How to describe data, assess model quality, and make decisions from evidence.
The first thing you reach for when you see a new dataset
Before building any model, you need to understand your data. Interviewers frequently open ML system design rounds with "you have this dataset — how would you approach it?" The expected first answer is always exploratory data analysis, and descriptive statistics are the tools of EDA. Get these wrong and the interviewer loses confidence before the real questions even start.
Beyond EDA, these concepts appear in technical depth too: PCA requires the covariance matrix, normalisation decisions require understanding mean and variance, and model evaluation often involves comparing distributions of predictions vs actuals.
Descriptive statistics are summaries. Instead of looking at 1 million data points, you reduce them to a handful of numbers that capture the most important properties: where is the data centred (mean/median), how spread out is it (variance/std), how is it shaped (skewness/kurtosis), and how do features relate to each other (covariance)?

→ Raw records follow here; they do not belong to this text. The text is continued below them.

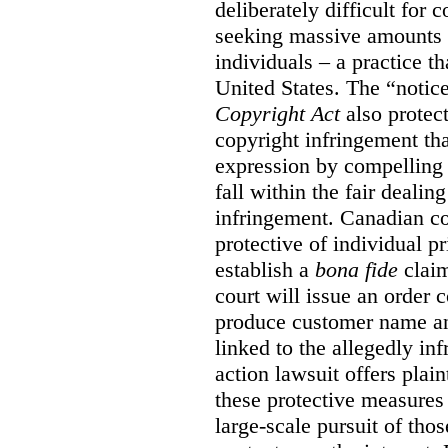
deliberately difficult for 
seeking massive amounts 
individuals – a practice t
United States. The “notice
Copyright Act
also protec
copyright infringement th
expression by compelling 
fall within the fair dealin
infringement. Canadian co
protective of individual pr
establish a
bona fide
claim
court will issue an order 
produce customer name and
linked to the allegedly inf
action lawsuit offers plai
these protective measures
large-scale pursuit of th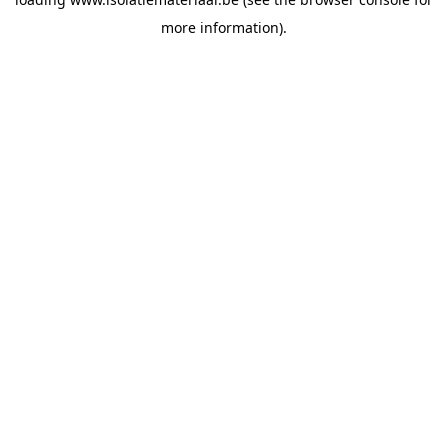
more information).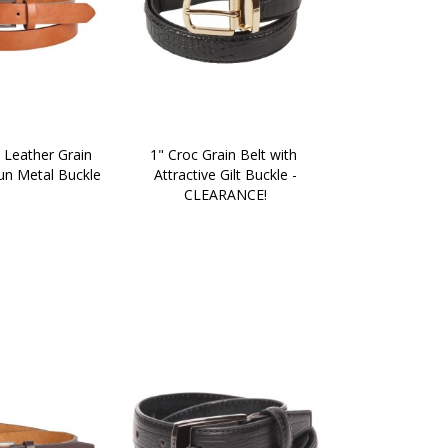
 Leather Grain 
1" Croc Grain Belt with 
un Metal Buckle
Attractive Gilt Buckle -
CLEARANCE!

Think of them as a health check for your data — you run these before any modelling to catch problems: skewed distributions, outliers, correlated features, missing patterns.
The mean minimises the sum of squared deviations. The median minimises the sum of absolute deviations. Key difference: outlier sensitivity.

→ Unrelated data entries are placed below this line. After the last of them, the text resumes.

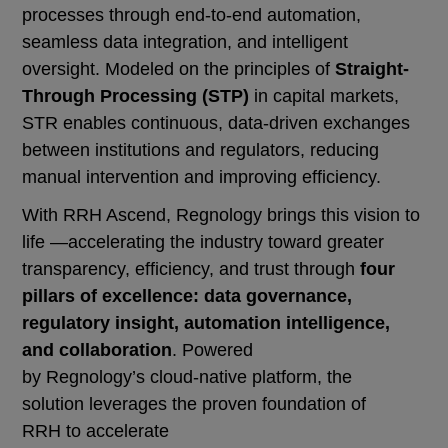
processes through end-to-end automation,
seamless data integration, and intelligent
oversight. Modeled on the principles of
Straight-
Through Processing (STP)
in capital markets,
STR enables continuous, data-driven exchanges
between institutions and regulators, reducing
manual intervention and improving efficiency.
With RRH Ascend, Regnology brings this vision to
life —accelerating the industry toward greater
transparency, efficiency, and trust through
four
pillars of excellence: data governance,
regulatory insight, automation intelligence,
and collaboration
. Powered
by Regnology’s cloud-native platform, the
solution leverages the proven foundation of
RRH to accelerate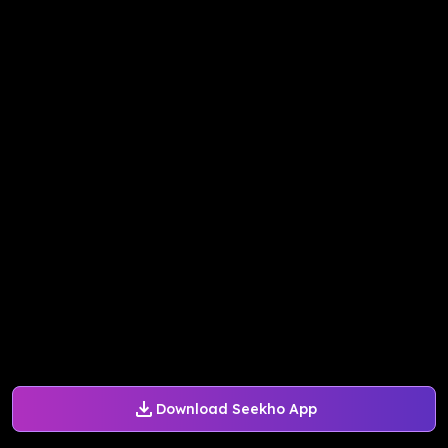
Download Seekho App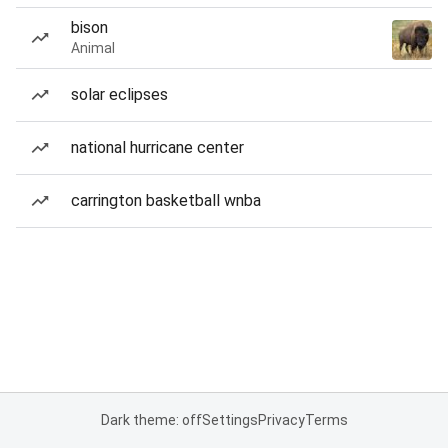
bison
Animal
solar eclipses
national hurricane center
carrington basketball wnba
Dark theme: off
Settings
Privacy
Terms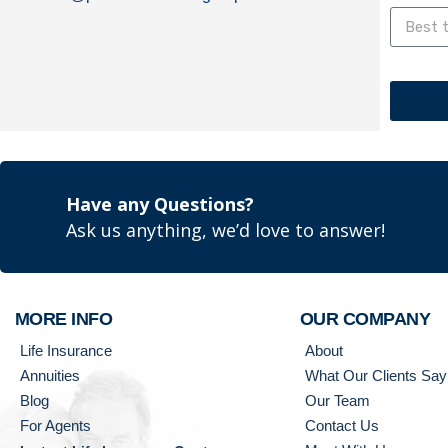
Have any Questions?
Ask us anything, we’d love to answer!
MORE INFO
OUR COMPANY
Life Insurance
About
Annuities
What Our Clients Say
Blog
Our Team
For Agents
Contact Us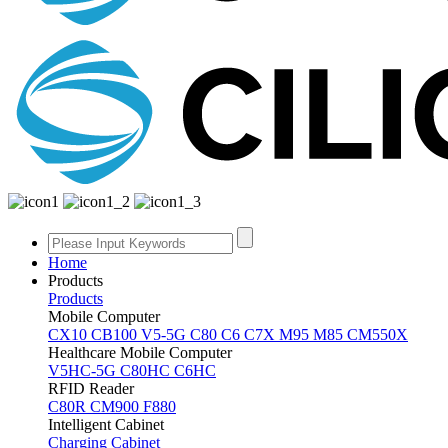
Home
Products
Products
Mobile Computer
CX10
CB100
V5-5G
C80
C6
C7X
M95
M85
CM550X
Healthcare Mobile Computer
V5HC-5G
C80HC
C6HC
RFID Reader
C80R
CM900
F880
Intelligent Cabinet
Charging Cabinet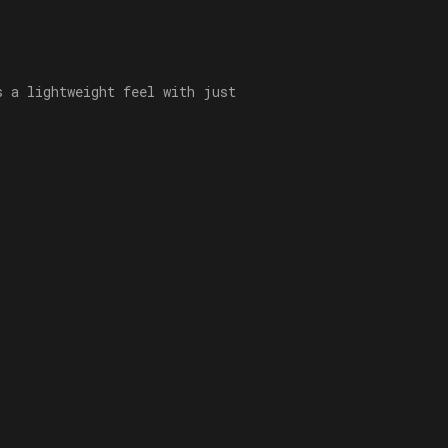
s a lightweight feel with just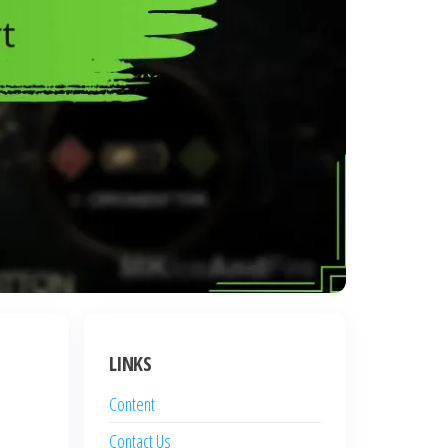
LINKS
Content
Contact Us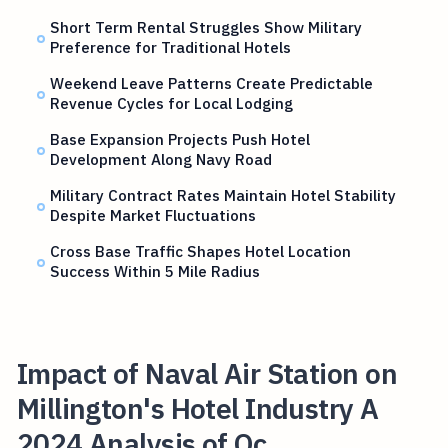
Short Term Rental Struggles Show Military
Preference for Traditional Hotels
Weekend Leave Patterns Create Predictable
Revenue Cycles for Local Lodging
Base Expansion Projects Push Hotel
Development Along Navy Road
Military Contract Rates Maintain Hotel Stability
Despite Market Fluctuations
Cross Base Traffic Shapes Hotel Location
Success Within 5 Mile Radius
Impact of Naval Air Station on
Millington's Hotel Industry A
2024 Analysis of Oc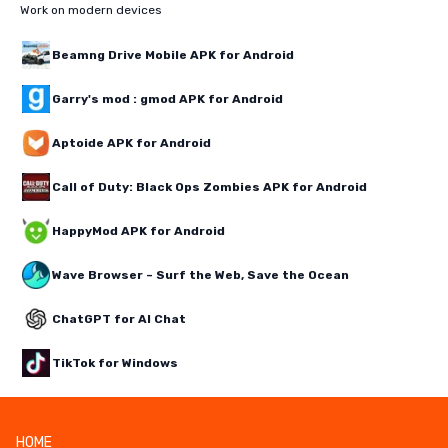
Work on modern devices
Beamng Drive Mobile APK for Android
Garry's mod : gmod APK for Android
Aptoide APK for Android
Call of Duty: Black Ops Zombies APK for Android
HappyMod APK for Android
Wave Browser – Surf the Web, Save the Ocean
ChatGPT for AI Chat
TikTok for Windows
HOME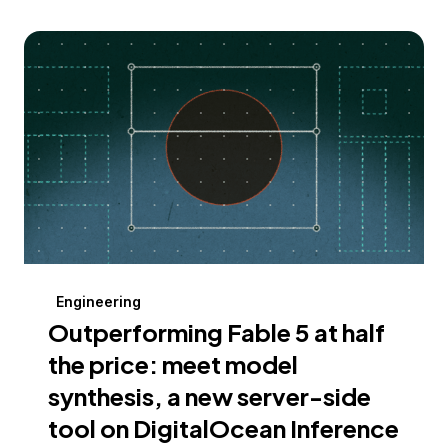
Engineering
Outperforming Fable 5 at half
the price: meet model
synthesis, a new server-side
tool on DigitalOcean Inference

Variance measures how spread out values are around the mean. Standard deviation brings it back to the original units. In ML: feature normalisation (subtract mean, divide by std) puts all features on the same scale — essential for gradient-based and distance-based models (KNN, SVM).
The covariance matrix is central to PCA — eigenvectors of Σ are the principal components, eigenvalues are the variance explained along each. Large off-diagonal values mean features are correlated and potentially redundant.
The core tension in every modelling decision
This is the single most important concept in applied ML. Every modelling decision — choosing model complexity, adding regularisation, collecting more data, applying dropout — is a move along the bias-variance spectrum. If you can't explain this clearly, interviewers will question your understanding of why models fail and how to fix them.
It's asked directly ("explain bias-variance tradeoff") and indirectly ("why is your model overfitting?", "when would you use L2 regularisation?", "how would you fix underfitting?"). All are the same question in disguise.
Bias is the error from wrong assumptions. A linear model fitting a sine wave has high bias — it's systematically wrong no matter how much data you give it. Not paying attention to the data closely enough.
Variance is the error from being too sensitive to the training data. A deep unpruned decision tree memorises every training point but fails on new data — paying too much attention to noise.
The tradeoff: making a model more complex (lower bias) almost always makes it more sensitive to training data (higher variance). The sweet spot captures real patterns without capturing noise.
The irreducible noise is a floor — even a perfect model cannot go below it. Your job is to minimise Bias² + Variance.
More data reduces variance — a high-variance model stabilises as the training set grows, narrowing the train/val gap. But more data does not fix bias. If your model is fundamentally wrong (linear model on quadratic data), 10× more data won't help — the architecture needs to change.
Diagnostic: plot learning curves (train/val error vs dataset size). Both plateau high = bias problem. Large gap between them = variance problem.
Deciding whether an observed pattern is real or just noise
Every time you deploy a new model and ask "is this better than the old one?", you are running a hypothesis test. A/B testing — the standard way to evaluate model changes in production — is applied hypothesis testing. Data science roles test this heavily because it separates engineers who make decisions from evidence from those who go on intuition.
The classic trap: "our p-value is 0.03, so our new model is significantly better" — which ignores practical significance, multiple comparisons, and power.
Hypothesis testing starts from scepticism. You assume the boring explanation is true — "there's no effect, any difference I see is just random chance" (null hypothesis). Then you measure how surprising your data would be if that boring explanation were true.
The p-value answers: "if the null were actually true, how often would I see a result at least this extreme just by luck?" Small p = this would be very unlikely by luck = evidence against the null. It does NOT tell you the probability that the null is true.
CIs are more informative than p-values alone — they show both statistical significance AND the magnitude and precision of the effect.
If you run 20 tests at α=0.05 and nothing is actually different, you'd expect 1 false positive by chance (0.05 × 20 = 1). Running many tests inflates the effective false positive rate.
Measuring relationships and interpreting what they represent
Confusing correlation with causation is one of the most common and costly errors in applied data science. Models trained on correlations will fail the moment the correlation breaks — and it always eventually breaks. This separates a data scientist who builds robust systems from one who keeps being surprised when models degrade in production.
It appears in feature selection (correlated vs causal features), model interpretation (high coefficient ≠ causal), and business recommendations ("our model says X correlates with churn — should we change X?").
Two variables can move together for three reasons: X causes Y, Y causes X, or a third variable Z causes both. Correlation only tells you they move together — it says nothing about why.
The ice cream and drowning example: both rise in summer, not because ice cream causes drowning, but because hot weather (a confounder) causes both. Your model learns this correlation happily — then gives the wrong recommendation: "ban ice cream to prevent drowning."